Premier Stefan Löfven oświadczył, że Szwecja nie ponosi odpowiedzialności za to, że setki Romów pozostają bez dachu nad głową, po oczyszczeniu przez policję dzikiego obozowiska w Malmö.
Około 30 funkcjonariuszy policji pojawiło się w obozowisku o godzinie 5 rano we wtorek. Najpierw usunęli osoby protestujące i uniemożliwiające im wejście na teren obozowiska, następnie poinformowali mieszkańców, że muszą opuścić zajmowany teren.
Jeden z imigrantów z obozu, Samuel opowiedział, że w niektórych przypadkach policja używała siły.
„Od początku atmosfera była bardzo napięta. Okrążyli nas i zaczęli wyciągać ludzi, ciągnąc ich po żwirze. Ci, którzy stawiali opór byli uderzani.”
- Aktywiści protestują przeciwko zamknięciu dzikiego obozowiska imigrantów w Malmö
- Wielki obóz imigrantów w Malmö zostanie zamknięty
Dodał on, że protest obrońców był całkowicie pokojowy i nie stawiali oni oporu policji.
Jednak według raportów jeden funkcjonariusz policji został lekko ranny w całym zamieszaniu, medycy udzielili również pomocy jednemu z aktywistów.
Według agencji TT jedna osoba została aresztowana.
Cześć osób niezgadzających się z decyzją o likwidacji obozowiska przeniosło się wraz ze swoim protestem pod budynek ratusza w Malmö.

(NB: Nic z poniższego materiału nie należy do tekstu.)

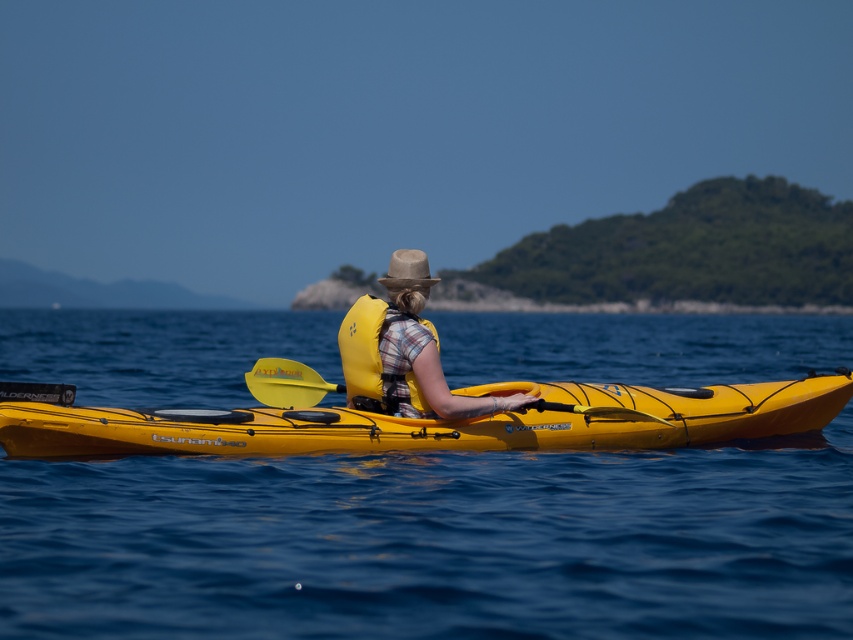
You are standing on the shore and see two points in the water. The first point is at coordinate point (412, 612) and the second point is at coordinate point (4, 392). Which point is closer to you?

Point (412, 612) is closer to you than point (4, 392).

You are a drone operator trying to capture the kayaker in the image. The drone is currently at point (x=434, y=544). The kayaker is in the bright yellow kayak at lower center. Can you see the kayaker from your current position?

The point (x=434, y=544) is on transparent blue water at center, so the drone is over the water. The kayaker is in the bright yellow kayak at lower center, which is likely below the drone. Therefore, the drone operator can see the kayaker from that position.

You are a photographer trying to capture the reflection of the gray felt cowboy hat at center in the transparent blue water at center. Based on the scene description, can you confirm if the hat is positioned in a way that its reflection would be visible in the water?

The transparent blue water at center is in front of the gray felt cowboy hat at center, which means the hat is positioned behind the water. Since reflections require the object to be above the reflective surface, the gray felt cowboy hat at center would need to be above the transparent blue water at center for its reflection to appear. However, the description states the water is in front of the hat, implying the hat is behind the water and thus its reflection would not be visible in the water.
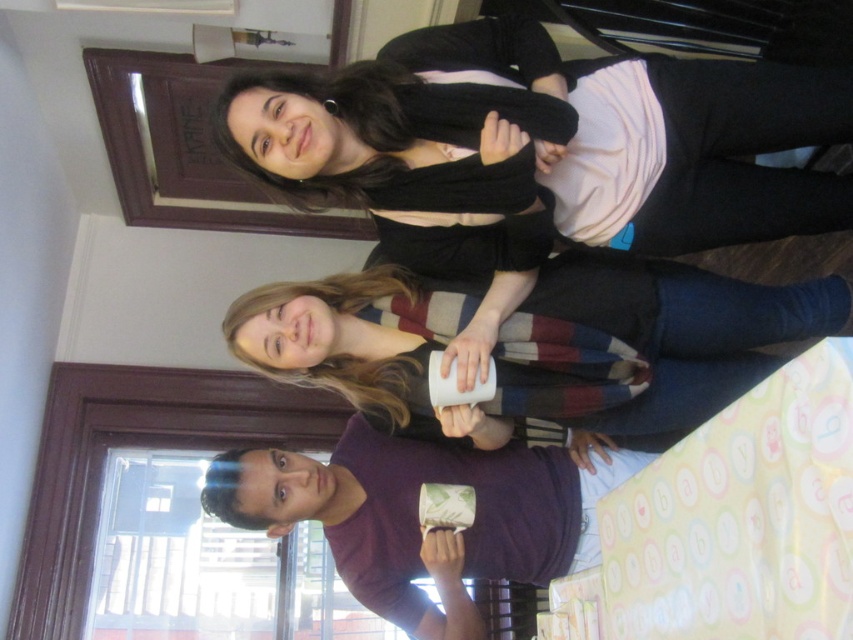
Is black matte sweater at upper center to the left of matte green fabric mug at lower center from the viewer's perspective?

No, black matte sweater at upper center is not to the left of matte green fabric mug at lower center.

Is black matte sweater at upper center to the right of matte green fabric mug at lower center from the viewer's perspective?

Correct, you'll find black matte sweater at upper center to the right of matte green fabric mug at lower center.

The width and height of the screenshot is (853, 640). Identify the location of black matte sweater at upper center. (735, 154).

How far apart are white matte mug at center and black matte sweater at upper center?

white matte mug at center is 13.41 inches away from black matte sweater at upper center.

Who is shorter, white matte mug at center or black matte sweater at upper center?

Standing shorter between the two is white matte mug at center.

„Uważam, że to, co się tutaj dzieje jest okropne. Wyrzucani ludzie nie mają się teraz dokąd udać,” powiedziała Maria Persdotter, szwedzka aktywistka, która prowadzi badania nad traktowaniem Romów przez szwedzkich polityków.
Jednak Premier Stefan Löfven oświadczył, że za to, żeby ci ludzie mieli dach nad głową odpowiedzialna jest Rumunia i Bułgaria, czyli kraje z których pochodzi większość imigrantów z obozowiska.

„Oczywiście, że mogą oni tutaj przyjeżdżać i spędzić trochę czasu, jednak w dłuższym okresie pracę, edukację i miejsce do zamieszkania powinny im zapewnić ich własne kraje,” powiedział lider Socjaldemokratów.
Burmistrz Malmö Katrin Stjernfeldt Jammeh, także z centro-lewicowej partii Socjaldemokratów, wypowiedziała się w bardzo podobnym duchu.
„Oczywiście, że to trudna sytuacja dla osób, które nie maja się dokąd udać. Możemy im zaoferować tymczasowe schronienie i odesłać ich do Rumunii,” powiedziała ona agencji TT.
Obozowisko było schronieniem dla około 200 osób, jednak zgodnie z decyzją komitetu środowiskowego Rady Miejskiej Malmö, mieli oni opuścić to miejsce przed godziną 16:00 w niedzielę, w przeciwnym przypadku mieli zostać stamtąd usunięci siłą. Decyzja została umotywowana zagrożeniem zdrowia zarówno osób przebywających w obozowisku jak i sąsiednich mieszkańców.

Jednak w niedzielę policja nie pojawiła się na miejscu i cześć z mieszkańców spędziła tam noc, chociaż pojawiły się głosy, że wyrzucanie rozpocznie się w poniedziałek rano.
Zgodnie ze szwedzkim prawem zarówno lokalni mieszkańcy, jak i przyjezdni, mają prawo przechodzić i obozować praktycznie na każdym wolnym terenie, oprócz miejsc publicznych przylegających do terenu zamieszkanego lub prywatnych ogrodów.
Przypadek obozu w Malmö jest wyjątkowy, gdyż początkowo właściciele terenu tolerowali pobyt imigrantów w tym miejscu, a dopiero po 6 miesiącach złożyli doniesienie do policji o bezprawnym zajęciu terenu. W obozie przebywali głównie Romowie z Rumunii i Bułgarii.
Szwedzki rząd publicznie ogłosił, że zajmie się uregulowaniem prawa dotyczącego eksmisji.
Niektóre szwedzkie gminy, dokonywały już eksmisji grup Romów z terenów publicznych, jeden taki przypadek miał nawet miejsce w Sztokholmie.
Rada Miejska Malmö zaoferowała noclegi na pięć kolejnych nocy 50 osobom z obozowiska i proponuje pomoc w szukaniu rozwiązań dla nich w ich rodzinnych miejscowościach w Rumunii.